### Exercise goal
Look in the material below for the line with "[53,351,316,368] // Operating" and the line with "[53,866,605,882] [53,894,605,910] [53,922,307,934]", then set down exactly those two lines and all lines between, nothing more.

### Data excerpts
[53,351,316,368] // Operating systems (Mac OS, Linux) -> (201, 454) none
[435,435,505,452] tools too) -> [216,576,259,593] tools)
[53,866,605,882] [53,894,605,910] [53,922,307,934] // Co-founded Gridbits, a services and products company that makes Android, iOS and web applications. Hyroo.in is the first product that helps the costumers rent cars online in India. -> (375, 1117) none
==
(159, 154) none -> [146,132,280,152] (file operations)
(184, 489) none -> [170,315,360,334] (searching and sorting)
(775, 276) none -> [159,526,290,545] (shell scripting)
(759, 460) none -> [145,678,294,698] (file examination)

### Result for this exercise
[53,351,316,368] // Operating systems (Mac OS, Linux) -> (201, 454) none
[435,435,505,452] tools too) -> [216,576,259,593] tools)
[53,866,605,882] [53,894,605,910] [53,922,307,934] // Co-founded Gridbits, a services and products company that makes Android, iOS and web applications. Hyroo.in is the first product that helps the costumers rent cars online in India. -> (375, 1117) none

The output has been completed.